■ **Brief**:
Turn every line of the entries below into a numbered list, leaving out any blank lines.

■ **Entries from a data source**:

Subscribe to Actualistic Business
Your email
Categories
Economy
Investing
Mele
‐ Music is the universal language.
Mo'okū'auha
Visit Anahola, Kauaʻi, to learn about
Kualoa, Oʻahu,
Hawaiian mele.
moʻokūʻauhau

■ **Your solution**:
1. Subscribe to Actualistic Business
2. Your email
3. Categories
4. Economy
5. Investing
6. Mele
7. ‐ Music is the universal language.
8. Mo'okū'auha
9. Visit Anahola, Kauaʻi, to learn about
10. Kualoa, Oʻahu,
11. Hawaiian mele.
12. moʻokūʻauhau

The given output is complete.